The following text is copyright 1999 by Network World, permission is hearby given for reproduction, as long as attribution is given and this notice is included.

The Absurdity of Limits

by Scott Bradner

The US government still seems to think we know how to do encryption better than the rest of the world and limits the quality of the encryption technology that can be exported. This is a demonstratively silly idea. Yet the US government persists in its delusions. I assume they are delusions since the only other obvious explanation has administration officials being overly conservative with the truth in front of congress. Recent developments in the cryptography field will make it still harder for the administration to continue to maintain that limiting the quality of exportable encryption technology does anything other than harm US companies.

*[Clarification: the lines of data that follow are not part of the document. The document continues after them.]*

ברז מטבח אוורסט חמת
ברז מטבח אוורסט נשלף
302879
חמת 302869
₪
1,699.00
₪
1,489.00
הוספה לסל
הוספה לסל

Israeli scientist Adi Shamir announced the other day that he had developed yet another new way to help break the secret keys for what is currently regarded as the best type of encryption in use on computer networks. Mr Shamir is the co developer, along with Ron Rivest from MIT and Leonard Adleman from the University of Southern California, of the RSA public key cryptography technology. RSA, and other public key cryptosystems , are already widely deployed in computer systems and seen as the best hope for scaleable and reliable encryption systems for use on the Internet. His new announcement is of a special computer, at this point only a proposal, which would significantly improve the ability of code breakers to find the secret key needed to decrypt data which has been encrypted using public key cryptosystems.

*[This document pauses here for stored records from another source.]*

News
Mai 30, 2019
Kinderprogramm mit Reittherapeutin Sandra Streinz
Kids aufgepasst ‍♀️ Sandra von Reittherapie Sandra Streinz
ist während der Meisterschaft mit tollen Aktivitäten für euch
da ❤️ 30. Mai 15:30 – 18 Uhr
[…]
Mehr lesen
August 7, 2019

It might seem a bit counter productive for an inventor of a public key cryptosystem to help develop methods for breaking the security of public key cryptosystems but it is the normal way that people in the crypto business work. Unless you try to break the encryption you do not know how good the encryption is. In addition, one has to assume that government agencies in many countries are doing their best to break cryptosystems in use by rival governments (and businesses in rival countries.

But this new announcement means that the quality of the encryption needed to protect the secrets of American business from the prying eyes of companies and agencies in other countries now has to be higher than it was before the announcement. This is a constantly changing picture - the only sensible thing to do, if the administration were serious about protecting the assets of American companies abroad, is to remove all limits on the quality of the cryptosystems which can be exported from the US.

The administration tells horror stories about the dangers of pedophiles, terrorists, and foreign spies using encryption to thwart the efforts of law enforcement officials trying to do their duty. But the administration must assume a really strange class of criminals - people who are too dumb to surf the web to get good encryption software, which is very widely available, and at the same time too smart to be caught using normal law enforcement methods. It’s a strange world they live in.

disclaimer: Some claim that it's a strange world Harvard lives in, but the above are my observations.